MATERIAL FOR THIS TASK:
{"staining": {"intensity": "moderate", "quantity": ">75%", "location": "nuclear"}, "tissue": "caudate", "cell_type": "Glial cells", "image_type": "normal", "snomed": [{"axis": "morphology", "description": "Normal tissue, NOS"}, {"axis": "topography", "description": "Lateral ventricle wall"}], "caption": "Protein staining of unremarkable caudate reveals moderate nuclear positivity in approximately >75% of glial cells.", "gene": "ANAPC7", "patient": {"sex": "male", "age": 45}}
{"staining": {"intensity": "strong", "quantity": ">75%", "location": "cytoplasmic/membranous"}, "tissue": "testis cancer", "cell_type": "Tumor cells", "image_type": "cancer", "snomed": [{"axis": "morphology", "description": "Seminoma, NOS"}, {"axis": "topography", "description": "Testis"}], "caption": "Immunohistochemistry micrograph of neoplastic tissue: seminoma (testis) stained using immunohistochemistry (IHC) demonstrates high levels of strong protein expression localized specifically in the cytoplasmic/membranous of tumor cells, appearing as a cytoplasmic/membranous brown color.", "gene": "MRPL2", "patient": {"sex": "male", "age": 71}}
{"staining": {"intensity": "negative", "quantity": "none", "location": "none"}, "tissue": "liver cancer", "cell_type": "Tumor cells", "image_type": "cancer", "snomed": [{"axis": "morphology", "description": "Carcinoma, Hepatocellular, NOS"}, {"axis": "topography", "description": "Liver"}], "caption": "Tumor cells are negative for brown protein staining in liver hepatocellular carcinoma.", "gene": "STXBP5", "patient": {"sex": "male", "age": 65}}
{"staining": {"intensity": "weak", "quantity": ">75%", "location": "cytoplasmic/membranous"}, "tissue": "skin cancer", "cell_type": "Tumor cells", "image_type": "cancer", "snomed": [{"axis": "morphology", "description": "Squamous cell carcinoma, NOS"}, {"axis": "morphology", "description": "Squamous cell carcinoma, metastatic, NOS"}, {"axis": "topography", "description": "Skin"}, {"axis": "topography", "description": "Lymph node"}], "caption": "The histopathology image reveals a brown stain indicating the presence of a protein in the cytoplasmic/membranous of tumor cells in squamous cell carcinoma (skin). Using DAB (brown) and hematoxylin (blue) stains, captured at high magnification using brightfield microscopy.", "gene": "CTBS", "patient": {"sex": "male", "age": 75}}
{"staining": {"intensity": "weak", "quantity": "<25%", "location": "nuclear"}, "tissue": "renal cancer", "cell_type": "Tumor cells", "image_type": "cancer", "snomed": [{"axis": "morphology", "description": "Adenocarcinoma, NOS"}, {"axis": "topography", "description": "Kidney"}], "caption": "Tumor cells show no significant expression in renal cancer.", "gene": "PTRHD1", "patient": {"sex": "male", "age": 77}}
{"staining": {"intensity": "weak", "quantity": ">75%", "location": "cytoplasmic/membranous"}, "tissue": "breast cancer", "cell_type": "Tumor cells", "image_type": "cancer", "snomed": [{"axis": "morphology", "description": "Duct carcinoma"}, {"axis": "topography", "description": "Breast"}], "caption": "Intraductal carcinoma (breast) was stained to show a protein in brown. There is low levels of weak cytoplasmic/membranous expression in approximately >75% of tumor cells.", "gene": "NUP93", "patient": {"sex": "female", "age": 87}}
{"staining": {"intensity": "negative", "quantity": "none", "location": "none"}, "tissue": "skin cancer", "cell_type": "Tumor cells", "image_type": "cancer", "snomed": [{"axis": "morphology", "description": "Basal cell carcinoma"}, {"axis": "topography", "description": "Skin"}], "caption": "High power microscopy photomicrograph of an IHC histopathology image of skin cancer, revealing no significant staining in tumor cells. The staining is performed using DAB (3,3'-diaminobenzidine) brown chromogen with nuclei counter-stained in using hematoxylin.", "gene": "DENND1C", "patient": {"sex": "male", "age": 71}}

WORK REQUIRED: Make an exact copy of every line in the data.

TASK RESULT:
{"staining": {"intensity": "moderate", "quantity": ">75%", "location": "nuclear"}, "tissue": "caudate", "cell_type": "Glial cells", "image_type": "normal", "snomed": [{"axis": "morphology", "description": "Normal tissue, NOS"}, {"axis": "topography", "description": "Lateral ventricle wall"}], "caption": "Protein staining of unremarkable caudate reveals moderate nuclear positivity in approximately >75% of glial cells.", "gene": "ANAPC7", "patient": {"sex": "male", "age": 45}}
{"staining": {"intensity": "strong", "quantity": ">75%", "location": "cytoplasmic/membranous"}, "tissue": "testis cancer", "cell_type": "Tumor cells", "image_type": "cancer", "snomed": [{"axis": "morphology", "description": "Seminoma, NOS"}, {"axis": "topography", "description": "Testis"}], "caption": "Immunohistochemistry micrograph of neoplastic tissue: seminoma (testis) stained using immunohistochemistry (IHC) demonstrates high levels of strong protein expression localized specifically in the cytoplasmic/membranous of tumor cells, appearing as a cytoplasmic/membranous brown color.", "gene": "MRPL2", "patient": {"sex": "male", "age": 71}}
{"staining": {"intensity": "negative", "quantity": "none", "location": "none"}, "tissue": "liver cancer", "cell_type": "Tumor cells", "image_type": "cancer", "snomed": [{"axis": "morphology", "description": "Carcinoma, Hepatocellular, NOS"}, {"axis": "topography", "description": "Liver"}], "caption": "Tumor cells are negative for brown protein staining in liver hepatocellular carcinoma.", "gene": "STXBP5", "patient": {"sex": "male", "age": 65}}
{"staining": {"intensity": "weak", "quantity": ">75%", "location": "cytoplasmic/membranous"}, "tissue": "skin cancer", "cell_type": "Tumor cells", "image_type": "cancer", "snomed": [{"axis": "morphology", "description": "Squamous cell carcinoma, NOS"}, {"axis": "morphology", "description": "Squamous cell carcinoma, metastatic, NOS"}, {"axis": "topography", "description": "Skin"}, {"axis": "topography", "description": "Lymph node"}], "caption": "The histopathology image reveals a brown stain indicating the presence of a protein in the cytoplasmic/membranous of tumor cells in squamous cell carcinoma (skin). Using DAB (brown) and hematoxylin (blue) stains, captured at high magnification using brightfield microscopy.", "gene": "CTBS", "patient": {"sex": "male", "age": 75}}
{"staining": {"intensity": "weak", "quantity": "<25%", "location": "nuclear"}, "tissue": "renal cancer", "cell_type": "Tumor cells", "image_type": "cancer", "snomed": [{"axis": "morphology", "description": "Adenocarcinoma, NOS"}, {"axis": "topography", "description": "Kidney"}], "caption": "Tumor cells show no significant expression in renal cancer.", "gene": "PTRHD1", "patient": {"sex": "male", "age": 77}}
{"staining": {"intensity": "weak", "quantity": ">75%", "location": "cytoplasmic/membranous"}, "tissue": "breast cancer", "cell_type": "Tumor cells", "image_type": "cancer", "snomed": [{"axis": "morphology", "description": "Duct carcinoma"}, {"axis": "topography", "description": "Breast"}], "caption": "Intraductal carcinoma (breast) was stained to show a protein in brown. There is low levels of weak cytoplasmic/membranous expression in approximately >75% of tumor cells.", "gene": "NUP93", "patient": {"sex": "female", "age": 87}}
{"staining": {"intensity": "negative", "quantity": "none", "location": "none"}, "tissue": "skin cancer", "cell_type": "Tumor cells", "image_type": "cancer", "snomed": [{"axis": "morphology", "description": "Basal cell carcinoma"}, {"axis": "topography", "description": "Skin"}], "caption": "High power microscopy photomicrograph of an IHC histopathology image of skin cancer, revealing no significant staining in tumor cells. The staining is performed using DAB (3,3'-diaminobenzidine) brown chromogen with nuclei counter-stained in using hematoxylin.", "gene": "DENND1C", "patient": {"sex": "male", "age": 71}}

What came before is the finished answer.